Investors benefit from having a ‘private’ eyeOctober 9, 2018
The premise behind Modern Portfolio Theory is that there may be significant benefits to an investment portfolio when it includes asset classes that are not correlated to each other.
Uncorrelated assets don’t tend to move in the same way at the same time and if there is zero correlation or negative, one asset class may actually go up when the other is falling, and vice versa. By owning a bit of both, you have the potential to do well in various market conditions and, more importantly, avoid the deep dips that holding one asset class could expose your portfolio to.
However, simply adding another asset class to a portfolio may or may not increase the diversification of the portfolio.
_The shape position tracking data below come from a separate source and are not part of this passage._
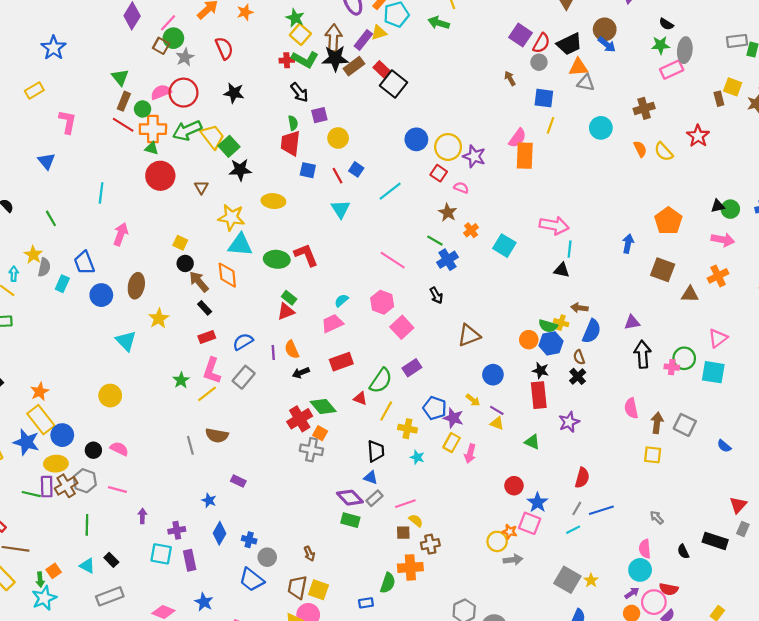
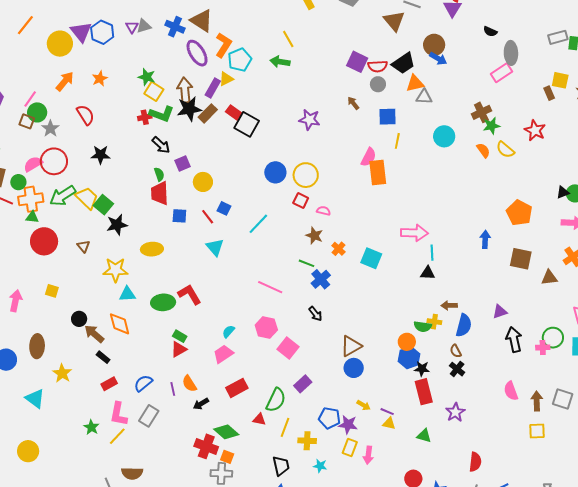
red semicircle: (541, 43) -> (378, 66), turned 66
green star: (660, 45) -> (491, 126), moved
purple star: (474, 156) -> (309, 120), moved
yellow square: (180, 243) -> (52, 291), moved
cyan triangle: (240, 245) -> (127, 294), size x0.7
blue hexagon: (551, 343) -> (409, 358), moved
blue circle: (493, 375) -> (354, 368), moved
red cross: (300, 419) -> (206, 446), turned -30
For instance, adding a global equity fund or global ETF to a portfolio that is already heavily invested in Canadian and/or US stocks will not meaningfully increase a portfolio’s diversification, since over the last 29 years, the returns of the Global Equity Index have been highly correlated to the returns on Canadian equities and extremely correlated to the returns on US equities (58% and 89% respectfully).
Private real estate, on the other hand, has historically shown no real correlation to public equities or for that matter public bonds. Therefore, by adding private real estate to an existing portfolio of equities and bonds, investors should be able to gain diversification benefits since these assets tend to perform in a less-than-correlated-way, and in combination, should be able to dampen the overall volatility of a portfolio.